So, you see, we
don't go out much, but when we DO, it means business with a great
big B. Now, this here, you see," continued the Captain, rolling
back the sliding doors of the house, "is the surf-boat. By the
way, let's see; I ain't just caught your names yet."
"Well, my name's Rivers," said Condy, "and this is Miss Bessemer.

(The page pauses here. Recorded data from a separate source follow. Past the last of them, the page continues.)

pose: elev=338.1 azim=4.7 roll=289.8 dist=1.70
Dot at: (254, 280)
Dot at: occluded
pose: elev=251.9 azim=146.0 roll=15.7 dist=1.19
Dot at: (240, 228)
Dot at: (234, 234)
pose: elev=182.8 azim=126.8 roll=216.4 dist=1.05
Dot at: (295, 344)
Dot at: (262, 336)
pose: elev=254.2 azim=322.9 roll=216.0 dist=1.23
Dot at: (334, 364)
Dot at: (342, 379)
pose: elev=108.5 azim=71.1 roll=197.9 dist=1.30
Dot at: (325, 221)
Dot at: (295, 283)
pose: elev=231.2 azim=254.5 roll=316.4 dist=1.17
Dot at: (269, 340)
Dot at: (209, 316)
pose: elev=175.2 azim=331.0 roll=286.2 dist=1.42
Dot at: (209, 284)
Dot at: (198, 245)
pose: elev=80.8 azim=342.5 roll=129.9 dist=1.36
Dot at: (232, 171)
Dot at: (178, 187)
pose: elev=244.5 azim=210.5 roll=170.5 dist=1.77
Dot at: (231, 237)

We're both from the city."
"Happy to know you, sir; happy to know you, miss," he returned,
pulling off his cap. "My name's Hoskins, but you can just call me
Captain Jack. I'm so used to it that I don't kind of answer to
the other. Well, now, Miss Bessemer, this here's the surf-boat;
she's self-rightin', self-bailin', she can't capsize, and if I was
to tell you how many thousands of dollars she cost, you wouldn't
believe me."
Condy and Blix spent a delightful half-hour in the boat-house
while Captain Jack explained and illustrated, and told them
anecdotes of wrecks, escapes, and rescues till they held their
breaths like ten-year-olds.
It did not take Condy long to know that he had discovered what the
story-teller so often tells of but so seldom finds, and what, for
want of a better name, he elects to call "a character."
Captain Jack had been everywhere, had seen everything, and had
done most of the things worth doing, including a great many things
that he had far better have left undone. But on this latter point
the Captain seemed to be innocently and completely devoid of a
moral sense of right and wrong.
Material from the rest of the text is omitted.